#### TASKS TO CARRY OUT:
1: In the forum thread, why did the training run stop, and in which file, function and line was the error raised?
2: List every distinct file path that appears in the traceback in the forum thread.

#### READING TEXT:
╔══

Traceback (most recent call last):
  File "/usr/local/apps/python-3.10.2/lib/python3.10/runpy.py", line 196, in _run_module_as_main
    return _run_code(code, main_globals, None,
  File "/usr/local/apps/python-3.10.2/lib/python3.10/runpy.py", line 86, in _run_code
    exec(code, run_globals)
  File "/home2/skosgi242/MLTTS/vall-e/vall_e/train.py", line 128, in <module>
    main()
  File "/home2/skosgi242/MLTTS/vall-e/vall_e/train.py", line 119, in main
    trainer.train(
  File "/home2/skosgi242/MLTTS/vall-e/vall_e/utils/trainer.py", line 155, in train
    stats = engines.step(feeder=train_feeder, batch=batch)
  File "/home2/skosgi242/MLTTS/vall-e/vall_e/utils/engines.py", line 178, in step
    raise RuntimeError("Out of memory!")
RuntimeError: Out of memory!
acsweet commented 1 year ago

Not sure if you solved this yet (and I'm no expert in this!), but maybe you can try something like this? python -m torch.distributed.launch --nproc_per_node 4 -m vall_e.train yaml=config/your_data/ar_or_nar.yml

ilanshib commented 1 year ago

Your batch size is 24. Did you try using a machine with more GPU memory (e.g. 48 Mb or even more)?

╚══

Named joint coordinates

╔══

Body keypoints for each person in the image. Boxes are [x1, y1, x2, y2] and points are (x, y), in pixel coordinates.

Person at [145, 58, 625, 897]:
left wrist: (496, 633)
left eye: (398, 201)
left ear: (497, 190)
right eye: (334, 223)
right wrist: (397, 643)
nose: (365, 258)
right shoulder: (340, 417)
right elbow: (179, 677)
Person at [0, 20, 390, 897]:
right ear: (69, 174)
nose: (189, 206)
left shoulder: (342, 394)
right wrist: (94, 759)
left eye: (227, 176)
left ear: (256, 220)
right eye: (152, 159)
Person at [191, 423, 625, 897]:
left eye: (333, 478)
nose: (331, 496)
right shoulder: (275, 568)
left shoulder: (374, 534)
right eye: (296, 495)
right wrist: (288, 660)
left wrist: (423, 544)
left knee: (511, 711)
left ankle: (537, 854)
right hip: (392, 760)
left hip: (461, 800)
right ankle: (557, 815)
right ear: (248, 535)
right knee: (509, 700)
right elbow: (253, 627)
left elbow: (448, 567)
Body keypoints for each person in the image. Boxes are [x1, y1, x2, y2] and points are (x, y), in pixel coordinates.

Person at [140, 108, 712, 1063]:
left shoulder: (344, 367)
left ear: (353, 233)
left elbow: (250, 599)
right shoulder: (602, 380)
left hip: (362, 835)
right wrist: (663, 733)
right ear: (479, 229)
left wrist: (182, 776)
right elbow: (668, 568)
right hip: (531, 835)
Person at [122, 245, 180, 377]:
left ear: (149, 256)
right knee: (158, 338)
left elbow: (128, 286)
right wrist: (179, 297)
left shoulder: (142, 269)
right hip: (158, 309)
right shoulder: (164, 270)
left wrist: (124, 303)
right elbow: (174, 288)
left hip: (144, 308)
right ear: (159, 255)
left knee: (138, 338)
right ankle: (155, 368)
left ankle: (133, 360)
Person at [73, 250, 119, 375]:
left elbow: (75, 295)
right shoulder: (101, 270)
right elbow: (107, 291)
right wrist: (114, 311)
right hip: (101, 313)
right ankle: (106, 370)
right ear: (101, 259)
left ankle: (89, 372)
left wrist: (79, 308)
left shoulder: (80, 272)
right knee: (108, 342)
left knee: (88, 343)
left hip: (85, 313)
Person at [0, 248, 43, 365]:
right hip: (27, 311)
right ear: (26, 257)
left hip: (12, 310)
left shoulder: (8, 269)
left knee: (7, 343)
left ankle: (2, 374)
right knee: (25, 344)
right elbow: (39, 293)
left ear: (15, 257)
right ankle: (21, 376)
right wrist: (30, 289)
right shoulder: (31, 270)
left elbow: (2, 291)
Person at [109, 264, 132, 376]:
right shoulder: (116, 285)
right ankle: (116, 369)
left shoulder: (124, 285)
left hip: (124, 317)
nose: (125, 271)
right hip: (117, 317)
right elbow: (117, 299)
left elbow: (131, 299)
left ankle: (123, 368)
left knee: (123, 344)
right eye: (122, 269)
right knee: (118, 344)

╚══

#### TASK SOLUTIONS:
1: The run stopped because a RuntimeError with the message "Out of memory!" was raised. It came from the step function at line 178 of /home2/skosgi242/MLTTS/vall-e/vall_e/utils/engines.py.

2:
- /usr/local/apps/python-3.10.2/lib/python3.10/runpy.py
- /home2/skosgi242/MLTTS/vall-e/vall_e/train.py
- /home2/skosgi242/MLTTS/vall-e/vall_e/utils/trainer.py
- /home2/skosgi242/MLTTS/vall-e/vall_e/utils/engines.py